La fotografía del encuentro tiene elementos que merecen ser destacados. Hubo una asistencia masiva, aparecieron liderazgos renovados y, sobre todo, quedó instalada una sensación que Bolivia necesita recuperar con urgencia: es mucho más lo que une a los bolivianos que aquello que los separa. También fue valioso observar respeto y tolerancia entre actores con posiciones claramente distantes sobre temas cruciales, como la Ley 1720 y el manejo de la crisis económica. El tono importó. Y mucho.
Sin embargo, la cordialidad no puede reemplazar a la honestidad. Bolivia atraviesa una crisis económica y negarla sería irresponsable. Los organismos financieros internacionales proyectan un crecimiento negativo cercano al 3%; el propio Gobierno admite una caída de -1,28% y una inflación del 14%. Son cifras que obligan a actuar con realismo y sentido de urgencia. Diversas voces, desde analistas hasta sectores empresariales, han recomendado medidas más contundentes para reducir el gasto público y enfrentar el déficit fiscal. Pero el Ejecutivo parece decidido a mantenerse dentro de su propia hoja de ruta. Y ahí aparece el principal riesgo: si no existe escucha activa, todo diálogo termina siendo útil para la fotografía, pero improductivo para la realidad.

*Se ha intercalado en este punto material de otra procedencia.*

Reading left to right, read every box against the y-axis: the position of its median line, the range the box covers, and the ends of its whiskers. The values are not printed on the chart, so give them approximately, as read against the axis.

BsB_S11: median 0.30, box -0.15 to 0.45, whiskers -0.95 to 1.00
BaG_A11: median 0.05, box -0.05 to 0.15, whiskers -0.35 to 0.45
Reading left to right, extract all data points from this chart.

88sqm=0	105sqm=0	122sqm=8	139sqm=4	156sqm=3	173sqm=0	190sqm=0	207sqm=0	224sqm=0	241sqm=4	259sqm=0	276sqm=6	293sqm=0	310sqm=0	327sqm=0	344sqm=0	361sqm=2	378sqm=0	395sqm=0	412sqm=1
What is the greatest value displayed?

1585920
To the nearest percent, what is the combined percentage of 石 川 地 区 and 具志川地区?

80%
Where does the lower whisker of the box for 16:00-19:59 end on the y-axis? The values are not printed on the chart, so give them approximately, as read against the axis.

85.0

También hubo ausencias imposibles de ignorar. No estuvieron Samuel Doria Medina, principal aliado político del Presidente; tampoco Romer Saucedo, en representación del Órgano Judicial, ni el sector empresarial cruceño, que expresó públicamente su desazón por la abrogación de la Ley 1720. En encuentros de esta naturaleza, las ausencias también hablan.
Pero hay un punto todavía más importante. El encuentro nacional no puede confundirse con una verdadera cumbre política. Son escenarios distintos. Un encuentro permite dialogar, acercar posiciones y bajar tensiones. Una cumbre política, en cambio, exige compromisos concretos y acuerdos capaces de traducirse en leyes y gobernabilidad real.
Bolivia no resolverá sus problemas económicos e institucionales únicamente con declaraciones de buena voluntad. Las reformas estructurales que el país necesita inevitablemente deberán pasar por la Asamblea Legislativa Plurinacional. Allí se aprueban las leyes, se destraban créditos y se negocian reformas. Por eso resulta imprescindible construir puentes con actores políticos que hoy siguen distantes.
Otro elemento que comienza a desgastarse es la insistencia oficial en mirar únicamente hacia atrás. A estas alturas, seguir repitiendo que el país fue destruido durante veinte años ya suena a libreto agotado. Bolivia votó por un cambio y espera resultados concretos. Porque de poco sirve anunciar más cárceles para los corruptos cuando personajes de triste memoria continúan gozando de impunidad y protección en territorios donde el Estado sigue ausente.
El encuentro nacional fue, en términos generales, positivo. Bolivia necesita diálogo, acuerdos y convivencia democrática. Pero ahora viene lo más difícil: convertir las palabras en decisiones. Dependerá del presidente Rodrigo Paz y de su gobierno que Cochabamba quede registrada como el inicio de un nuevo pacto político y económico o apenas como otro conversatorio más en la larga tradición boliviana de reunirse mucho y resolver poco.